Wilkes University, Mesa
- Motto: "Unity Amidst Diversity"
- Type: Private
- Active: 2013–2017
- President: Alan Gregory Cant, PhD
- Provost: Terese Wignot, PhD (interim)
- Undergraduates: 2,200
- Postgraduates: 2,700
- Location: Mesa, Arizona, United States of America
- Colors: Blue and Gold
- Mascot: Colonels
- Website: www.wilkes.edu/mesa

= Wilkes University, Mesa =

Private university in Mesa, Arizona, US

Wilkes University, Mesa was a campus of Wilkes University located in Mesa, Arizona. It began offering classes in Arizona in 2013. The university was established to provide first-generation college students access to higher education. It was one of four colleges invited to participate in Mesa's H.E.A.T. (Healthcare, Education, Aerospace, Technology/Tourism) Initiative for Economic Development. The campus ceased to offer in-person education in 2017.

In 1933, the Wilkes University main campus was founded in Wilkes-Barre, Pennsylvania. The university signed an agreement with Mesa, Arizona to bring a satellite location to the city in July 2012. Under the agreement, Mesa negotiated a five-year lease for Wilkes University in the Mesa Center for Higher Education.

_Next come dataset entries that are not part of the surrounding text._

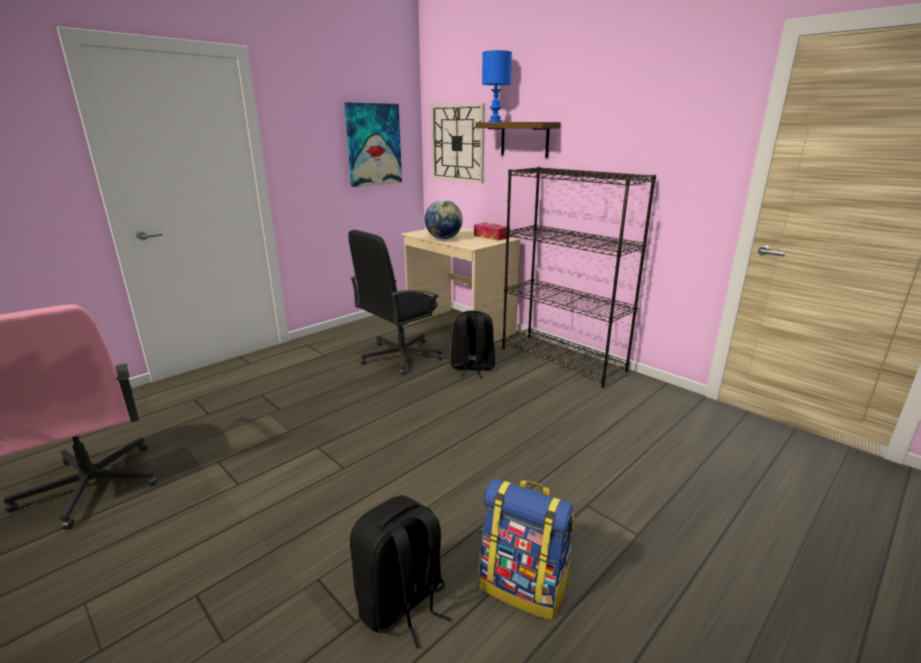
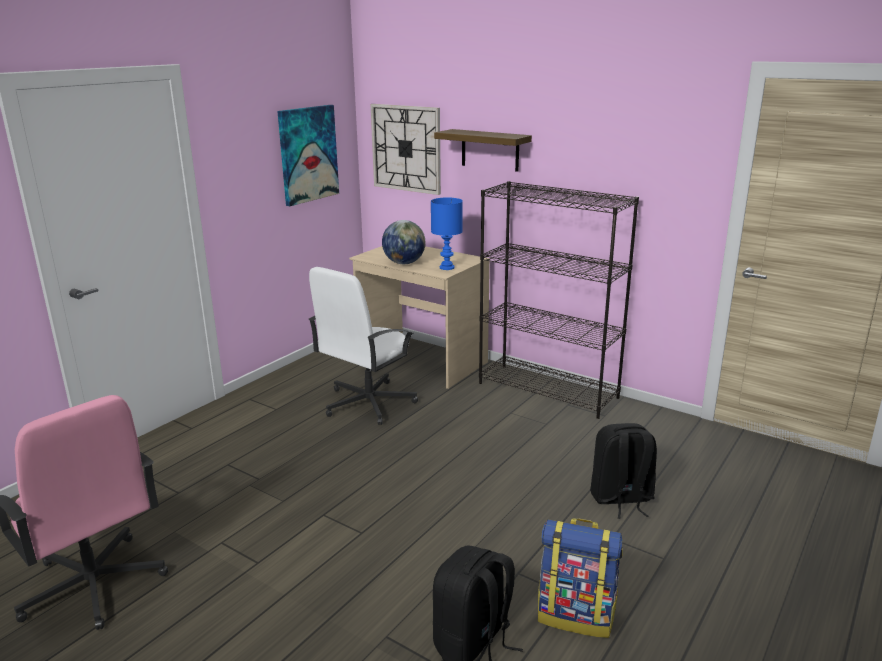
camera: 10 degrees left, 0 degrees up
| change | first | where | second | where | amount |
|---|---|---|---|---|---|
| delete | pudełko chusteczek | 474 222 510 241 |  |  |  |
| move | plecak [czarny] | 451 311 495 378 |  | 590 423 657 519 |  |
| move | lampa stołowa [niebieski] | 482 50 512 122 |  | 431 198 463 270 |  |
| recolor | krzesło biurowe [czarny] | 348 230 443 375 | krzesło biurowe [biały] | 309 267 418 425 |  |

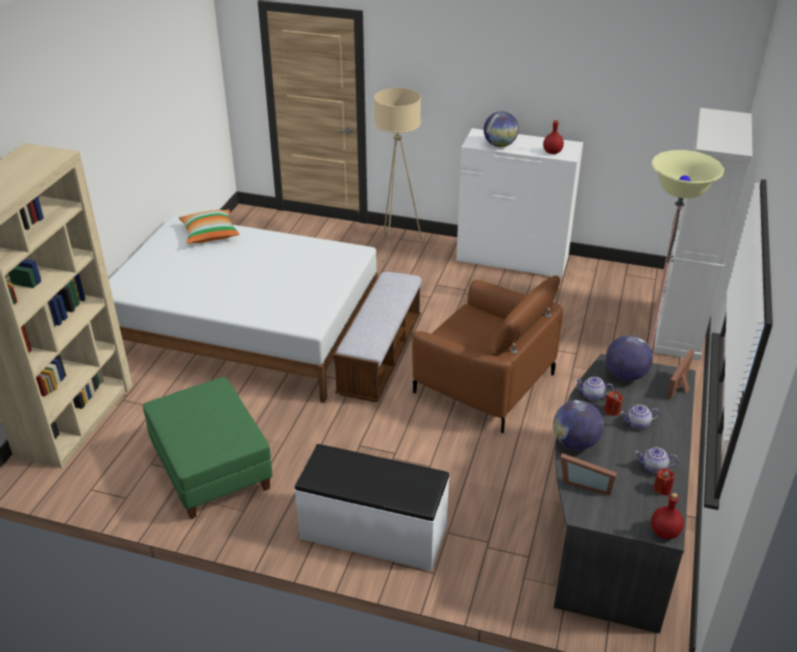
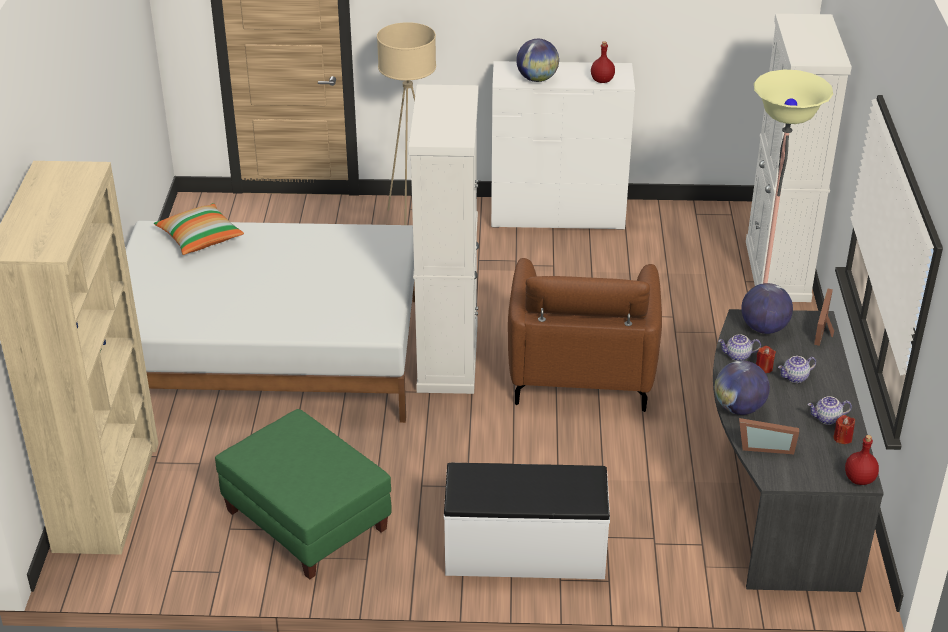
camera: 15 degrees left, 0 degrees up
| change | first | where | second | where | amount |
|---|---|---|---|---|---|
| replace | ławka | 333 271 422 402 | szafka [biały] | 409 85 479 394 |  |
| rotate | fotel [brązowy] | 412 275 563 433 |  | 508 258 662 412 | 75 degrees clockwise |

Wilkes University, Mesa began offering classes in 2013. It was the fourth university to open a campus in Mesa that year. In 2013, the university began offering an MBA program. The main campus was ranked 74th best regional university in the northern United States by U.S. News & World Report the following year. In November 2014, Wilkes University, Mesa offered over $150,000 in scholarships to Mesa residents. The university focuses on providing education opportunities to first-generation students.

The university hosted a writer's conference and All-Collegiate poetry slam in December 2014. In January 2015, Wilkes University, Mesa began offering business majors including accounting, entrepreneurship, finance, management, marketing and sports and event management. Additionally, the university added master's degrees in creative writing and education to its degree plans as well as a doctor of education program in educational leadership. Wilkes University, Mesa graduated its first class of MBA students in December 2014.

==Academics==
Wilkes University offered 39 undergraduate degree programs, a doctor of nursing practice, doctor of education and doctor of pharmacy degrees and multiple master's degrees. The Mesa location specialized in Master of Business Administration degrees and bachelor's degrees in business for transfer students. Additionally, the campus offered master's degrees in engineering management, creative writing, education and a doctor of education program.